Political pundits immediately hailed the chief justice as a “liberal hero.”
Others pointed out Roberts still demolished President Obama’s rationale for an insurance mandate by ruling that it was basically a tax.
Slate’s Jeff Shesol commented that everybody had a “collective crush on John Roberts” but said that lionization wouldn’t actually hold up after you read his opinion.
Sure, maybe the Republican-appointed Roberts might have gotten a few subtle digs against Obama.
However, Roberts’ decision to anger his own party by upholding the heart of healthcare reform shows he’s much more of a consensus-builder than the chief he replaced, the late William Rehnquist.
A recent biography called Rehnquist a “brilliant loner who used the court to advance his right-wing agenda.”
Roberts, on the other hand, seems eager to avoid that kind of legacy.
In 2007, Roberts told the Atlantic’s Jeffrey Rosen that his ideal justice was Thurgood Marshall, who had a reputation for promoting collegiality on the court and discouraging justices from issuing separate opinions.

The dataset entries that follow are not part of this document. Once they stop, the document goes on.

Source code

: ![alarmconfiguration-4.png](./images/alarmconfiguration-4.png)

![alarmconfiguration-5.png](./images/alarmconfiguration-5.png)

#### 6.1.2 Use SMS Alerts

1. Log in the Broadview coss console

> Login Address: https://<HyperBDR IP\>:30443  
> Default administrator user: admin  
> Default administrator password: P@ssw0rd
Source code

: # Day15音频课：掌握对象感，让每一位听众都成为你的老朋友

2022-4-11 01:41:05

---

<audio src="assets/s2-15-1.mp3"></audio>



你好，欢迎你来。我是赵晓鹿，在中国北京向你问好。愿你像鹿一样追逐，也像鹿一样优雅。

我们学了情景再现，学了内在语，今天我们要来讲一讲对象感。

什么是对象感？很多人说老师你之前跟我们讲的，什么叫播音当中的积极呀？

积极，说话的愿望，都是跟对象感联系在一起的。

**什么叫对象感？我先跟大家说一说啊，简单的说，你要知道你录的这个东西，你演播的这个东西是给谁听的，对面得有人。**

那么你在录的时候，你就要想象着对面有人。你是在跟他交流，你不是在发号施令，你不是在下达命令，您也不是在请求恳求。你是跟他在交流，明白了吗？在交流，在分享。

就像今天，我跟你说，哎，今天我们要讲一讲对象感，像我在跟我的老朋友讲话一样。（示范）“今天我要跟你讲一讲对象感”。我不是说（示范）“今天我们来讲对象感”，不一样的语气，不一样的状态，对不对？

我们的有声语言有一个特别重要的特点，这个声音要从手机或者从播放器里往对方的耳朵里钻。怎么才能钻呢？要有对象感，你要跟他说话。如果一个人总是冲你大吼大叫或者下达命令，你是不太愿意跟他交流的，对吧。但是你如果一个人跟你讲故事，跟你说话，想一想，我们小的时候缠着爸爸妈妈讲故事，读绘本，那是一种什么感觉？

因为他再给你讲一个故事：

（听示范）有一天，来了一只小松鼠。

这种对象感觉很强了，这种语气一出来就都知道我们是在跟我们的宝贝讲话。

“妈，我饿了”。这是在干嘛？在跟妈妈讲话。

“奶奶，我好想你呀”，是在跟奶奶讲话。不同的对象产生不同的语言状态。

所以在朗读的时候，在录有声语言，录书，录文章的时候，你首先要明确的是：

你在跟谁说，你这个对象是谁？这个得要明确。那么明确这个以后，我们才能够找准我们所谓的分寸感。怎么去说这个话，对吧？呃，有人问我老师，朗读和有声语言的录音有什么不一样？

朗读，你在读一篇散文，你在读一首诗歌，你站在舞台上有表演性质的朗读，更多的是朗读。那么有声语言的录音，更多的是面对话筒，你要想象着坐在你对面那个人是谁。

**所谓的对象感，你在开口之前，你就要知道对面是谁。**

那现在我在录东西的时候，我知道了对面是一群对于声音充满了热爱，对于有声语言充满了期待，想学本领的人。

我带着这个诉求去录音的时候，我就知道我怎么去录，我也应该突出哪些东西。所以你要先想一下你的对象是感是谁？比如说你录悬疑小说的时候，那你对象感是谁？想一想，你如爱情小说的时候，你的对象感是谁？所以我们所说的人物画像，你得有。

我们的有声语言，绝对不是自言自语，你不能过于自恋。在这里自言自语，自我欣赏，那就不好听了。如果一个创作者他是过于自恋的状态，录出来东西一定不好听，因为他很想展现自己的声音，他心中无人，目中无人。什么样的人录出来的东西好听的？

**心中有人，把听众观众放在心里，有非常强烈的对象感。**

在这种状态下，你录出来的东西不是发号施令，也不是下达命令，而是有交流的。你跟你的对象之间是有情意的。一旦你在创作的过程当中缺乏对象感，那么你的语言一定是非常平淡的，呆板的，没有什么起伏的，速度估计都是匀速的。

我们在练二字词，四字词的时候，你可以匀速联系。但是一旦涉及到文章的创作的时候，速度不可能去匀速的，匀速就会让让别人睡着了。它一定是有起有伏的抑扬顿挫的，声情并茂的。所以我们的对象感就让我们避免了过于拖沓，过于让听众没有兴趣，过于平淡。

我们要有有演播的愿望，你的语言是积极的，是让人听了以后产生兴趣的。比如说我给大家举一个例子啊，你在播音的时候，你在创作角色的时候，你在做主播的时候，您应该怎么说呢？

While the Obamacare opinion was indeed a split decision, Roberts still had to get several liberals on board with his decision to uphold the law as a tax and not a viable use of the government’s authority under the Commerce Cause of the Constitution.
By doing so, Roberts was able to save the court’s reputation and live up to promises he made during his confirmation hearings, UCLA law professor Adam Winkler wrote for the Huffington Post.
“Roberts’ decision was consistent with his confirmation hearings pledge to respect the co-equal branches of government, push for consensus, and reach narrow rulings designed to build broad coalitions on the court,” Winkler wrote.